**TASK PROMPT:**
The records below must be transcribed exactly.

**DATA SUPPLIED:**
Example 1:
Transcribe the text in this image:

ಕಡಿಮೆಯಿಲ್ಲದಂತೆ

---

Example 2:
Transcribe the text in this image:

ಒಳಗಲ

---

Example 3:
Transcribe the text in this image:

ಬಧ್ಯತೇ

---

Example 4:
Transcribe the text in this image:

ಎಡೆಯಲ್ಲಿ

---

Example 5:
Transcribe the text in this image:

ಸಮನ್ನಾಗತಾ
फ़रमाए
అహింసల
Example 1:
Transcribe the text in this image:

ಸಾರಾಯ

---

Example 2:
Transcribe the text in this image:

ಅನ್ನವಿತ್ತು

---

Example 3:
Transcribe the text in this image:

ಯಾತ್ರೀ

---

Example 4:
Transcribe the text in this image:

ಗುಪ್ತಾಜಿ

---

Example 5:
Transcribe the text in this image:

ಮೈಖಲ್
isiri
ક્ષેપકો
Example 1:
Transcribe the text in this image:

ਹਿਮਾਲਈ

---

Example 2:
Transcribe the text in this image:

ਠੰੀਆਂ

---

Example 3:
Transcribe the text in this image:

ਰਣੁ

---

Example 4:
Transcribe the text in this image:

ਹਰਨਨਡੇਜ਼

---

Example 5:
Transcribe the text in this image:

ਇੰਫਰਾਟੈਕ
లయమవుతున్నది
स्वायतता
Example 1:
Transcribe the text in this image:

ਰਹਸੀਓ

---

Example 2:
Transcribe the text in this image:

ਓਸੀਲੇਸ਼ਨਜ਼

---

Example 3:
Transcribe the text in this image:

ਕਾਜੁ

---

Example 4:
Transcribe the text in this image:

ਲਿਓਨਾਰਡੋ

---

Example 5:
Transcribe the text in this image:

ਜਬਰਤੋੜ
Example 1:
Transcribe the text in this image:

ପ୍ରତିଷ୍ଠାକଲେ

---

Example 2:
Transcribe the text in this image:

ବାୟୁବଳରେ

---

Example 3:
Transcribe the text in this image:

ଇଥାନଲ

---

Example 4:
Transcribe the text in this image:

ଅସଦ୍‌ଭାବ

**OUTPUT FOR THIS TASK:**
Example 1:
Transcribe the text in this image:

ಕಡಿಮೆಯಿಲ್ಲದಂತೆ

---

Example 2:
Transcribe the text in this image:

ಒಳಗಲ

---

Example 3:
Transcribe the text in this image:

ಬಧ್ಯತೇ

---

Example 4:
Transcribe the text in this image:

ಎಡೆಯಲ್ಲಿ

---

Example 5:
Transcribe the text in this image:

ಸಮನ್ನಾಗತಾ
फ़रमाए
అహింసల
Example 1:
Transcribe the text in this image:

ಸಾರಾಯ

---

Example 2:
Transcribe the text in this image:

ಅನ್ನವಿತ್ತು

---

Example 3:
Transcribe the text in this image:

ಯಾತ್ರೀ

---

Example 4:
Transcribe the text in this image:

ಗುಪ್ತಾಜಿ

---

Example 5:
Transcribe the text in this image:

ಮೈಖಲ್
isiri
ક્ષેપકો
Example 1:
Transcribe the text in this image:

ਹਿਮਾਲਈ

---

Example 2:
Transcribe the text in this image:

ਠੰੀਆਂ

---

Example 3:
Transcribe the text in this image:

ਰਣੁ

---

Example 4:
Transcribe the text in this image:

ਹਰਨਨਡੇਜ਼

---

Example 5:
Transcribe the text in this image:

ਇੰਫਰਾਟੈਕ
లయమవుతున్నది
स्वायतता
Example 1:
Transcribe the text in this image:

ਰਹਸੀਓ

---

Example 2:
Transcribe the text in this image:

ਓਸੀਲੇਸ਼ਨਜ਼

---

Example 3:
Transcribe the text in this image:

ਕਾਜੁ

---

Example 4:
Transcribe the text in this image:

ਲਿਓਨਾਰਡੋ

---

Example 5:
Transcribe the text in this image:

ਜਬਰਤੋੜ
Example 1:
Transcribe the text in this image:

ପ୍ରତିଷ୍ଠାକଲେ

---

Example 2:
Transcribe the text in this image:

ବାୟୁବଳରେ

---

Example 3:
Transcribe the text in this image:

ଇଥାନଲ

---

Example 4:
Transcribe the text in this image:

ଅସଦ୍‌ଭାବ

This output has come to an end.